2. Experimental section

2.1 Reagents

HEX, DES, DE and BPA were purchased from Nanjing Wanqing Chemical Glassware Instrument Co., Ltd. Freund's complete and incomplete adjuvants, polyethylene glycol (PEG, M_w 1450), 1-cyano-4-dimethylaminopyridinium tetrafluoroborate (CDAP), horse radish peroxidase (HRP), hypoxanthine–thymidine (HT) Media Supplement (50×) Hybri-Max™, hypoxanthine–aminopterin–thymidine (HAT) Media Supplement (50×) HybriMax™, 3,3′,5,5′-tetramethylbenzidine (TMB) liquid substrate, mercapto acetic acid (MACA), acetonitrile, acetone, and n-hexane were supplied by Sigma-Aldrich. Dulbecco's modified Eagle medium (DMEM), foetal bovine serum (FBS) and bovine serum albumin (BSA, further purified fraction V, approx. 99%) were obtained from Gibco BRL, USA. HRP-conjugated polyclonal goat anti-mouse IgG and IgM antibodies were purchased from Boster Biological Technology Co., Ltd. N-Hydroxysuccinimide (NHS), carbodiimide hydrochloride (EDC), gold chloride tetrahydrate (HAuCl₄·4H₂O), potassium ferricyanide, and potassium ferrocyanide were obtained from Sinopharm Chemical Reagent Co., Ltd. Phosphate buffer solution (PBS, 0.01 M, pH = 7.4) was prepared from potassium dihydrogen phosphate and sodium hydroxide. All other chemicals and reagents were of analytical grade. Redistilled water was used in all of the experiments. Beef, duck and the milk powder samples were purchased from a local supermarket.

2.2 Apparatus

Electrochemical measurements were performed by using a CHI600E electrochemical workstation (Shanghai Chenhua Apparatus Co., Ltd, China). A three-electrode system was used with platinum (Pt) wire, Ag/AgCl, and glassy carbon as the counter electrode, reference electrode, and working electrode, respectively. The morphologies of the modified electrodes were characterized using an S-4800 scanning electron microscope (SEM, Hitachi Instruments Co., Ltd, Japan). UV absorption spectra of the HEX, BSA and HEX–BSA complexes were measured by using a NanoDrop 2000 spectrophotometer (Thermo Fisher Scientific Inc., USA). The SDS-polyacrylamide gel electrophoresis (SDS-PAGE) of the HEX–BSA complex and proteins was performed using a Mini-Protean Tetra System (Bio-Rad Laboratories Inc., USA) and an Unstained Protein Molecular Weight Marker (Fermentas Inc. Canada) was used for molecular weight estimation.

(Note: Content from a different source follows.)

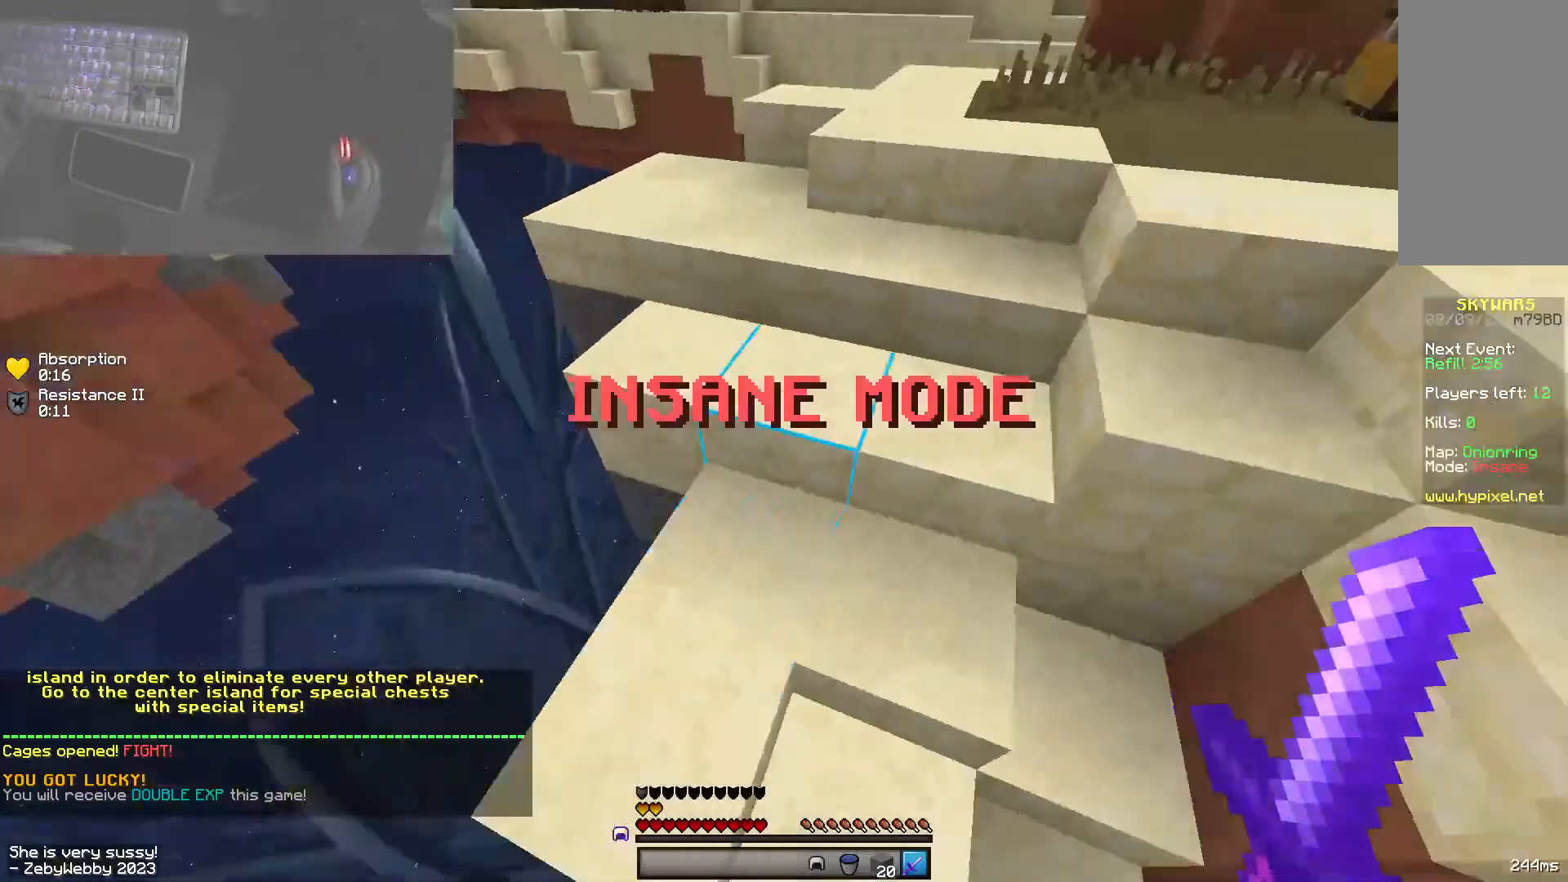
Gameplay with keyboard and mouse; each line is a JSON object with the keys and mouse buttons held at the frame after it. "events" lists presses ("down") and releases ("up") of "a", "d", "s", "shift", "space", "w", "mouse_left" and "mouse_right" between this image and that frame as [ms after this image, input, new state], when the widget could be followed in between. "mouse_left", "mouse_right" = the "left", "right" buttons of the "mouse" list. No other keys are recorded. Fast repeated clicks can show as one long hold. Mouse movement is not recorded.
{"keys": ["d", "w"], "mouse": [], "events": [[383, "d", "down"]]}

2.3 Preparation of the HEX monoclonal antibody

2.3.1 Preparation of the HEX–BSA complex. First, 80 μL of CDAP (400 mM) in an acetonitrile solution was dropped into HEX (2 mL, 4.0 μM) in a HEPES buffer solution (0.15 M, pH 7.0), which was adjusted to pH 9.0 with 0.2 M triethylamine. Then, 80 μL of a BSA solution (66 mg BSA was dissolved in a 0.15 M HEPES buffer solution) was added to the above solution. The mixed solution was stored at 4 °C overnight and then we added 1 mL ethanolamine (1.0 M) in HEPES buffer solution (0.15 M), which was dialyzed (mwco, 8000–14 000 Da) with stirring against PBS (0.01 M, pH 7.4) for 24 h with two changes of fresh buffer to remove the uncoupled free hapten. Finally, the HEX–BSA complex was obtained and frozen at −20 °C before use.

2.3.2 Immunization. Several week-old BALB/c female mice were vaccinated intraperitoneally with 0.2 mL of an emulsion containing Freund's complete adjuvant and HEX–BSA complex (10 μg HEX–BSA complex per mouse). One similar booster vaccine was given a week later, but this complex was emulsified in Freund's incomplete adjuvant. Three days before cell fusion, the mice received the HEX–BSA alone (0.1 mg mL⁻¹ in PBS with 0.2 mL per mouse) in the same manner.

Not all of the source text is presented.